IGO Ltd (ASX: IGO) shares are having a day to forget on Wednesday.
In morning trade, the ASX 200 mining stock is down 12% to $4.40.
Why is this ASX 200 mining stock crashing?
Investors have been selling the battery materials company's shares this morning following the release of its quarterly update.
According to the release, spodumene production came in flat quarter on quarter at 340kt with a 7% reduction in cash costs to A$366 per tonne.
Also increasing was its lithium hydroxide and nickel production, which came in 36% and 22% higher quarter on quarter, respectively.

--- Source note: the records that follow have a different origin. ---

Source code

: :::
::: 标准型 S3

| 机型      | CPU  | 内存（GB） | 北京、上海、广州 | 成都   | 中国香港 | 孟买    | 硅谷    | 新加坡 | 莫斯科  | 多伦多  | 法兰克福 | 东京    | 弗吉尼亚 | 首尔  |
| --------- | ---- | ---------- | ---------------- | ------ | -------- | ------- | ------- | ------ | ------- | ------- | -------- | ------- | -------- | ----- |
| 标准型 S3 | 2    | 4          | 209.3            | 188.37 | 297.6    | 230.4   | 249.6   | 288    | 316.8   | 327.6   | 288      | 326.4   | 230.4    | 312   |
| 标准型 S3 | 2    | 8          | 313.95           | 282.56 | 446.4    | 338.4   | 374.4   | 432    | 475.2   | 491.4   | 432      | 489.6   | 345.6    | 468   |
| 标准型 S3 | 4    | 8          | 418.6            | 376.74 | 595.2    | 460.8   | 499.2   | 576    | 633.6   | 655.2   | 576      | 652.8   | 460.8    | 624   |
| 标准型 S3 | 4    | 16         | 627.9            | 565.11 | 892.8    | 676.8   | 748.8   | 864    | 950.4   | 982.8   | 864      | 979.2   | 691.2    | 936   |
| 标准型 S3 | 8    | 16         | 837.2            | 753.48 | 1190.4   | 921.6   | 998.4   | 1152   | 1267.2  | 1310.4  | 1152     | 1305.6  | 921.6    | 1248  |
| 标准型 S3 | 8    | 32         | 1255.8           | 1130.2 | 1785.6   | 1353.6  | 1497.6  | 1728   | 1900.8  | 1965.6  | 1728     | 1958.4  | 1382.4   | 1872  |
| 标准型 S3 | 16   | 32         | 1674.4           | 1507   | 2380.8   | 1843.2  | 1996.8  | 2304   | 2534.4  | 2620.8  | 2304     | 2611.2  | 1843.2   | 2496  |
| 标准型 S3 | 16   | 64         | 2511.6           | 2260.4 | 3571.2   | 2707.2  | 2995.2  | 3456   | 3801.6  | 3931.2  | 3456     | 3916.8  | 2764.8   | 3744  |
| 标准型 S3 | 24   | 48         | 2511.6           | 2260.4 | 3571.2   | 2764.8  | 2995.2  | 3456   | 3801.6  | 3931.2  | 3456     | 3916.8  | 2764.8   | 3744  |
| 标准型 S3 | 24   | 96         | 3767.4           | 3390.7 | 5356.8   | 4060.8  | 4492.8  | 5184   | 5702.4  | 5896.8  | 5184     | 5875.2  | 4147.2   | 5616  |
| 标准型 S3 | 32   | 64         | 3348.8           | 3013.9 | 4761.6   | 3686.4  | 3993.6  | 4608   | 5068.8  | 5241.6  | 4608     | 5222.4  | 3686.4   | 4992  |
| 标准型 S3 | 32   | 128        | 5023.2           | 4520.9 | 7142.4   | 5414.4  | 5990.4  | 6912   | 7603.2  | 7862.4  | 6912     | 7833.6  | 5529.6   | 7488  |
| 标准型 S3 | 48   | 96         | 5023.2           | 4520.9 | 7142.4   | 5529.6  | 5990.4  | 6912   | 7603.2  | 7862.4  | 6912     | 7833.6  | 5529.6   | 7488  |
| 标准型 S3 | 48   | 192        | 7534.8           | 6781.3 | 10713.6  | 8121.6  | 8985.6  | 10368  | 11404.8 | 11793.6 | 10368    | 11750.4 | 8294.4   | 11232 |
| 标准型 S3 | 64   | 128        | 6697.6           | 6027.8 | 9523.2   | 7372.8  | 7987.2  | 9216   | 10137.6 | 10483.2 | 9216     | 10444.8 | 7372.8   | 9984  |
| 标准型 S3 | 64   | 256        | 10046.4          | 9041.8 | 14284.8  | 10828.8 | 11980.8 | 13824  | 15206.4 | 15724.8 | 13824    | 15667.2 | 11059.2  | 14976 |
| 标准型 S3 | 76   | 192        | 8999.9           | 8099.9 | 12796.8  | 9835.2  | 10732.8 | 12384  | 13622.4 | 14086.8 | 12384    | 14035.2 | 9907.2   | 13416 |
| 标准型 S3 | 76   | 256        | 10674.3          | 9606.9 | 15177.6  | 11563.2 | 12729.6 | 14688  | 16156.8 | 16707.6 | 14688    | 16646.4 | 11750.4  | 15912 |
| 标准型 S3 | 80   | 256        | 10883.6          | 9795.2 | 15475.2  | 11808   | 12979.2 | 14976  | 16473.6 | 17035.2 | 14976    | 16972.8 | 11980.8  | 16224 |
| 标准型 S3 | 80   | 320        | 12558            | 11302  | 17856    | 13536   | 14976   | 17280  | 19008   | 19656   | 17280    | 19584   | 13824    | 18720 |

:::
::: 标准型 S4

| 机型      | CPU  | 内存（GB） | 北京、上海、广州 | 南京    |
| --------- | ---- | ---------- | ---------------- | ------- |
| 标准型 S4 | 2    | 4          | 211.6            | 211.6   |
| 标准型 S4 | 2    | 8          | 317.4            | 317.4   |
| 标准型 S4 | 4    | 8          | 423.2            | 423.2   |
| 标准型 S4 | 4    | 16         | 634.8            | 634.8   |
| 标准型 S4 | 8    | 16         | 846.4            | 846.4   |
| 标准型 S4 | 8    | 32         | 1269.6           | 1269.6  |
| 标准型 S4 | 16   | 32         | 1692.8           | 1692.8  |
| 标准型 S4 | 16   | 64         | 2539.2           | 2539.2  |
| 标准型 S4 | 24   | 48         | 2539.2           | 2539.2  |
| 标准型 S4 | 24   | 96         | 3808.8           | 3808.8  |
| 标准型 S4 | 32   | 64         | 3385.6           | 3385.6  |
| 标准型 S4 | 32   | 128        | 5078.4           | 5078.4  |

This ultimately underpinned a 15% increase in quarterly revenue to A$126.9 million and an 83% lift in underlying EBITDA to $62.3 million.
However, one area of concern was the ASX 200 mining stock's cash flow generation. It notes that its underlying free cash flow fell 95% quarter on quarter to just $2.4 million. This reflects an income tax refund in the previous quarter, lower operating cash flow from Nova, and the timing of supplier payments in the quarter.
At the end of the period, the company had a cash balance of $279.7 million. This is down slightly from $284.3 million at the end of March.
What else?
The ASX 200 mining stock flagged that it is assessing the carrying value of the Kwinana refinery assets and estimates a further impairment charge in the range of $70 million to $90 million for FY 2025, resulting in Train 1 being fully impaired.
The company notes that the impairment estimate is based on IGO's view of the future cash flows for the refinery and uses certain judgements and estimates which have been informed by its assessment of historical performance data, industry benchmarking, and technical experts.
Commenting on the refinery's performance, the ASX 200 mining stock's CEO, Ivan Vella, said:
The Kwinana lithium hydroxide refinery operated well below nameplate capacity in the quarter and did not achieve guided production tonnes for the year. Despite the strong commitment from the team at site to address operational problems and ongoing issues, IGO has low confidence in the ability of this asset to achieve meaningful, sustained improvement. We continue to work with our JV partner to determine the optimal future pathway for the plant.
One asset that Vella was very pleased with was the low cost Greenbushes lithium operation. He adds:
Greenbushes is a world-class ore body and generated a strong margin in FY25. There are plenty of challenges and opportunities as we focus on full optimisation and achieving maximum value from the asset. The new management team are focused on a range of significant operational improvements both in the short term as well as the life of mine optimisation work. Management and the JV partners are strongly aligned and working closely to deliver the pathway forward.